Parallel Ingest with pingest.pl
A program named pingest.pl allows fast bibliographic record
ingest. It performs ingest in parallel so that multiple batches can
be done simultaneously. It operates by splitting the records to be
ingested up into batches and running all of the ingest methods on each
batch. You may pass in options to control how many batches are run at
the same time, how many records there are per batch, and which ingest
operations to skip.
Note
The browse ingest is presently done in a single process over all
of the input records as it cannot run in parallel with itself. It
does, however, run in parallel with the other ingests.

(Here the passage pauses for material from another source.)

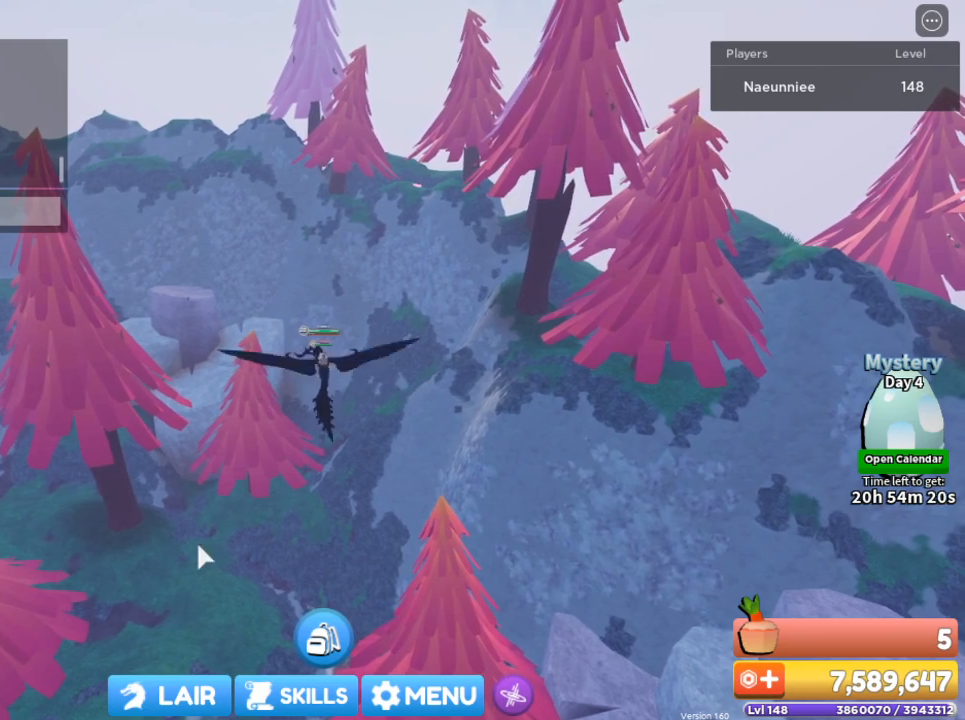
{"keys": [], "mouse": [], "events": []}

pingest.pl accepts the following command line options:
-
--host
-
The server where PostgreSQL runs (either host name or IP address).

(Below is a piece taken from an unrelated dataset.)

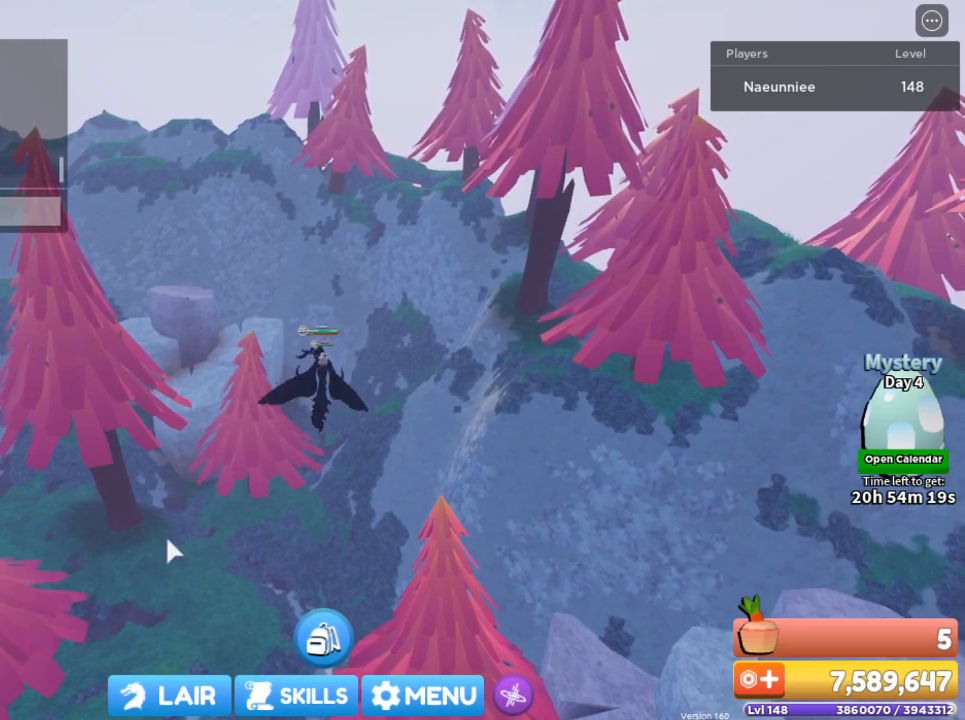
{"keys": [], "mouse": [], "events": []}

The default is read from the PGHOST environment variable or
"localhost."
-
--port
-
The port that PostgreSQL listens to on host. The default is read
from the PGPORT environment variable or 5432.
-
--db
-
The database to connect to on the host. The default is read from
the PGDATABASE environment variable or "evergreen."
-
--user
-
The username for database connections. The default is read from
the PGUSER environment variable or "evergreen."
-
--password
-
The password for database connections. The default is read from
the PGPASSWORD environment variable or "evergreen."
-
--batch-size
-
Number of records to process per batch. The default is 10,000.
-
--max-child
-
Max number of worker processes (i.e. the number of batches to
process simultaneously). The default is 8.
-
--skip-browse
,
--skip-attrs
,
--skip-search
,
--skip-facets
,
--skip-display
-
Skip the selected reingest component.